TASKS TO CARRY OUT »
1) According to the Squash user guide, what command lists the available codecs?
2) Extend the Squash user guide past its last paragraph, the one on the codec name as the first argument to squash_compress.

SELECTED TEXT »
------------------------
Squash  0.7.0
User Guide

While the Squash API is fairly large, it is conceptually fairly simple.

Most of the functions are really just layers of convenience wrappers which follow common conventions; for example, many functions will have versions for string and SquashCodec parameters for the codec, and variadic arguments or a SquashOptions parameter for the options, which means four versions for every function, but only one concept to learn.

Squash's API follows some pretty standard conventions:

The heart of Squash is the codec. A codec is an implementation of an algorithm, and codecs with the same name are assumed to be compatible. A single plugin can, and often does, provide an implementation of several different codecs.

Typically you will not deal with contexts or plugins directly, and you may only deal with strings to represent codecs.

Buffer API

If you have a block of data in memory which you want to compress (or decompress), the easiest way to do so is using the buffer API.

squash_compress (const char* codec,
size_t* compressed_length,
uint8_t compressed[],
size_t uncompressed_length,
const uint8_t uncompressed[],
...);

Like many functions in Squash, squash_compress returns a SquashStatus. If the operation was successful, a positive number is returned (generally SQUASH_OK), and a negative number is returned on failure.

The first argument is the name of the codec. To list available codecs, you can use the squash -L command; the convention is that codecs are just the lowercase name of the algorithm. For example, "gzip", "lz4", and "bzip2" are all what you would probably expect.
------------------------
RECORDED INFORMATION »

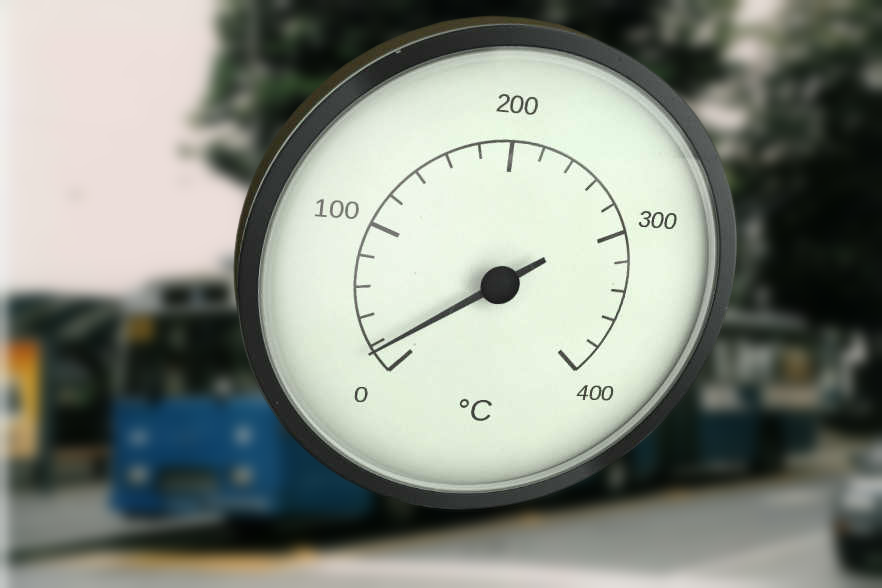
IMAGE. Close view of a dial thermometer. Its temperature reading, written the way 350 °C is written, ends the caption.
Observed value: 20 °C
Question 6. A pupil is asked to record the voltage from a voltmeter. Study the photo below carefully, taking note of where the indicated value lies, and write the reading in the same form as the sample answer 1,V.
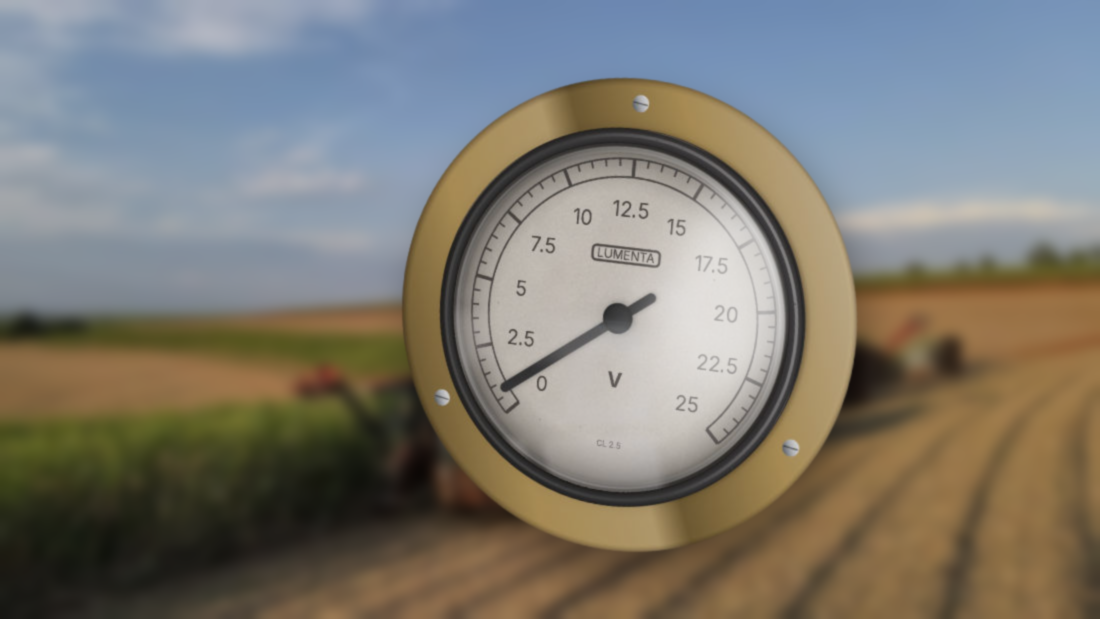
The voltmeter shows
------------------------
PER-TASK OUTPUTS »
1) The squash -L command.

2)
The compressed and compressed_length arguments represent the buffer which you wish to compress the data into. Notice that compressed_length is a size_t*, not a size_t. When you call the function it should be a pointer to the number of bytes available for writing in the compressed buffer, and the function will alter the value to the true size of the compressed data upon successful compression.

uncompressed and uncompressed_length are the buffer you wish to compress. uncompressed_length is a size_t, not a size_t, because the function does not need to modify the value.

Finally, this function is variadic—it accepts an arbitrary number of options, which you can use to control things like the compression level. Options are key/value pairs of strings, terminated by a NULL sentinel… More on that later, but for now, just know that passing NULL there will use the defaults, which is generally what you want.

Knowing how big the compressed buffer needs to be generally requires another function:

size_t
squash_get_max_compressed_size (const char* codec, size_t uncompressed_length);

This function returns the maximum buffer size necessary to hold uncompressed_length worth of compressed data, even in the worst case scenario (uncompressable data). Typically it is slightly larger than uncompressed_length.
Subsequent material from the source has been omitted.